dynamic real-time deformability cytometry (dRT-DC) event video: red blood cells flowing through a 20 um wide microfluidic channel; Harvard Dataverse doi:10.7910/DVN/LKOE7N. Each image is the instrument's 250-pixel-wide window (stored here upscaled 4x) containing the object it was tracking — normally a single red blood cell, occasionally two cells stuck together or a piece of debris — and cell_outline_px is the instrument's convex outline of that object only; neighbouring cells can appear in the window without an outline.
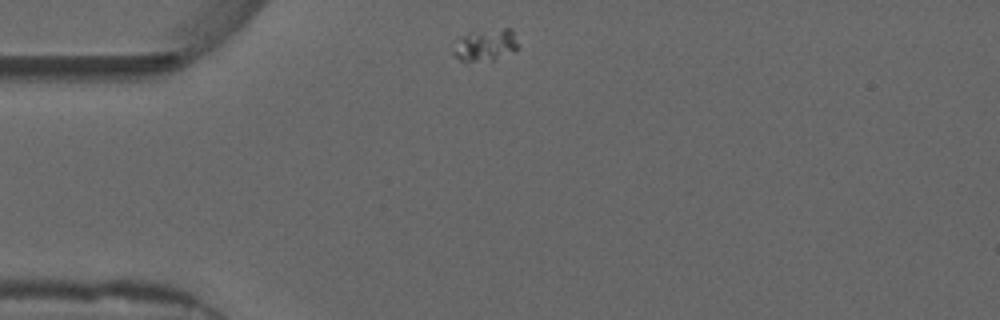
{"species": "common noctule bat (a hibernating species)", "species_latin": "Nyctalus noctula", "temperature_condition": "warm", "stored_images_in_passage": 17, "camera_frame_rate_fps": 3000, "um_per_image_px": 0.085, "animal": {"sex": "male", "forearm_length_mm": 52.5}, "frame": {"image": 1, "passage_image": 1, "time_ms": 0.0, "image_size_px": [1000, 320], "cell_outline_px": [[516, 48], [512, 52], [492, 60], [464, 64], [452, 52], [460, 40], [468, 32], [504, 28], [512, 28], [516, 44]], "centroid_in_image_um": [41.24, 3.86], "position_along_channel_um": 43.8, "area_um2": 11.91}}
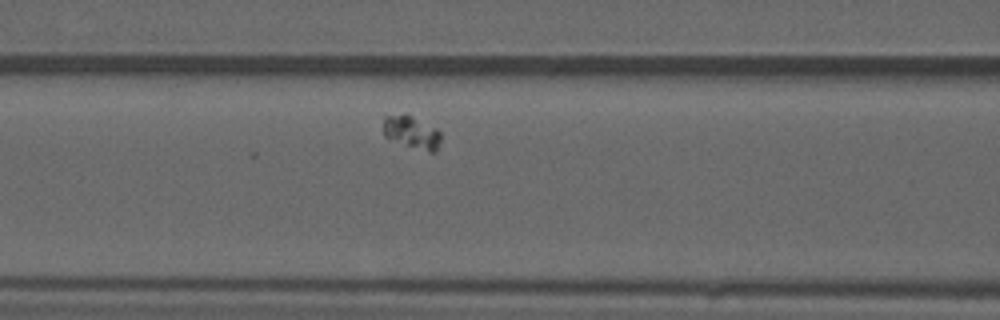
{"frame": {"image": 2, "passage_image": 11, "time_ms": 3.333, "image_size_px": [1000, 320], "cell_outline_px": [[440, 140], [436, 152], [428, 152], [388, 140], [384, 136], [384, 116], [404, 112], [436, 128], [440, 132]], "centroid_in_image_um": [34.96, 11.24], "position_along_channel_um": 131.6, "area_um2": 11.21}}
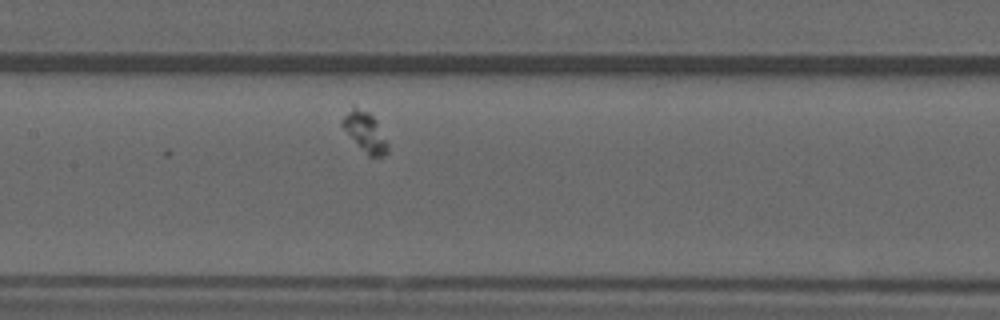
{"frame": {"image": 3, "passage_image": 15, "time_ms": 4.667, "image_size_px": [1000, 320], "cell_outline_px": [[388, 152], [384, 156], [368, 156], [340, 124], [344, 116], [352, 104], [368, 112], [376, 120], [388, 144]], "centroid_in_image_um": [31.03, 11.18], "position_along_channel_um": 176.4, "area_um2": 10.35}}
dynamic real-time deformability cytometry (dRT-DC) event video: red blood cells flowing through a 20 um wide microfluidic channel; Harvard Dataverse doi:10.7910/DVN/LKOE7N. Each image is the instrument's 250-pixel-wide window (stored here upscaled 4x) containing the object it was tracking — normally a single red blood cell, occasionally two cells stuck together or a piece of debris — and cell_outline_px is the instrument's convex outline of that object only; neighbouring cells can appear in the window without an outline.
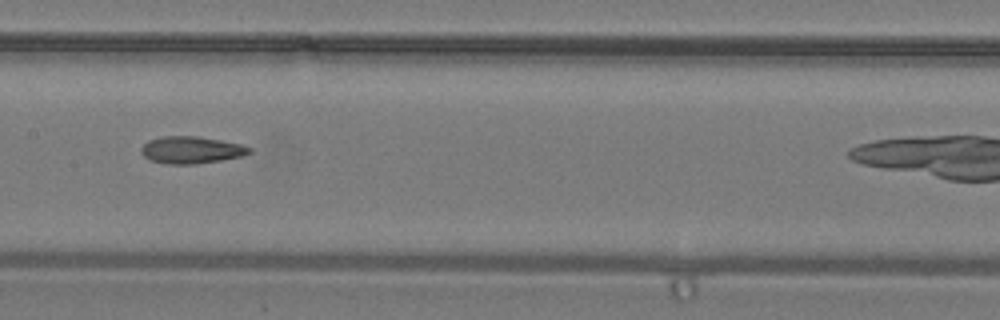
{"species": "common noctule bat (a hibernating species)", "species_latin": "Nyctalus noctula", "temperature_condition": "warm", "stored_images_in_passage": 17, "camera_frame_rate_fps": 3000, "um_per_image_px": 0.085, "animal": {"sex": "male", "body_mass_g": 19.2, "forearm_length_mm": 51.8}, "frame": {"image": 1, "passage_image": 12, "time_ms": 3.667, "image_size_px": [1000, 320], "cell_outline_px": [[252, 152], [240, 156], [220, 160], [196, 164], [168, 164], [148, 160], [140, 152], [140, 148], [148, 140], [164, 136], [196, 136], [220, 140], [240, 144], [252, 148]], "centroid_in_image_um": [16.22, 12.75], "position_along_channel_um": 191.2, "area_um2": 17.05}}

■ Work to do
Copy out all the records exactly, excluding pictures.

■ The result
dynamic real-time deformability cytometry (dRT-DC) event video: red blood cells flowing through a 20 um wide microfluidic channel; Harvard Dataverse doi:10.7910/DVN/LKOE7N. Each image is the instrument's 250-pixel-wide window (stored here upscaled 4x) containing the object it was tracking — normally a single red blood cell, occasionally two cells stuck together or a piece of debris — and cell_outline_px is the instrument's convex outline of that object only; neighbouring cells can appear in the window without an outline.
{"species": "common noctule bat (a hibernating species)", "species_latin": "Nyctalus noctula", "temperature_condition": "warm", "stored_images_in_passage": 17, "camera_frame_rate_fps": 3000, "um_per_image_px": 0.085, "animal": {"sex": "male", "forearm_length_mm": 52.5}, "frame": {"image": 1, "passage_image": 1, "time_ms": 0.0, "image_size_px": [1000, 320], "cell_outline_px": [[516, 48], [512, 52], [492, 60], [464, 64], [452, 52], [460, 40], [468, 32], [504, 28], [512, 28], [516, 44]], "centroid_in_image_um": [41.24, 3.86], "position_along_channel_um": 43.8, "area_um2": 11.91}}
{"frame": {"image": 2, "passage_image": 11, "time_ms": 3.333, "image_size_px": [1000, 320], "cell_outline_px": [[440, 140], [436, 152], [428, 152], [388, 140], [384, 136], [384, 116], [404, 112], [436, 128], [440, 132]], "centroid_in_image_um": [34.96, 11.24], "position_along_channel_um": 131.6, "area_um2": 11.21}}
{"frame": {"image": 3, "passage_image": 15, "time_ms": 4.667, "image_size_px": [1000, 320], "cell_outline_px": [[388, 152], [384, 156], [368, 156], [340, 124], [344, 116], [352, 104], [368, 112], [376, 120], [388, 144]], "centroid_in_image_um": [31.03, 11.18], "position_along_channel_um": 176.4, "area_um2": 10.35}}
dynamic real-time deformability cytometry (dRT-DC) event video: red blood cells flowing through a 20 um wide microfluidic channel; Harvard Dataverse doi:10.7910/DVN/LKOE7N. Each image is the instrument's 250-pixel-wide window (stored here upscaled 4x) containing the object it was tracking — normally a single red blood cell, occasionally two cells stuck together or a piece of debris — and cell_outline_px is the instrument's convex outline of that object only; neighbouring cells can appear in the window without an outline.
{"species": "common noctule bat (a hibernating species)", "species_latin": "Nyctalus noctula", "temperature_condition": "warm", "stored_images_in_passage": 17, "camera_frame_rate_fps": 3000, "um_per_image_px": 0.085, "animal": {"sex": "male", "body_mass_g": 19.2, "forearm_length_mm": 51.8}, "frame": {"image": 1, "passage_image": 12, "time_ms": 3.667, "image_size_px": [1000, 320], "cell_outline_px": [[252, 152], [240, 156], [220, 160], [196, 164], [168, 164], [148, 160], [140, 152], [140, 148], [148, 140], [164, 136], [196, 136], [220, 140], [240, 144], [252, 148]], "centroid_in_image_um": [16.22, 12.75], "position_along_channel_um": 191.2, "area_um2": 17.05}}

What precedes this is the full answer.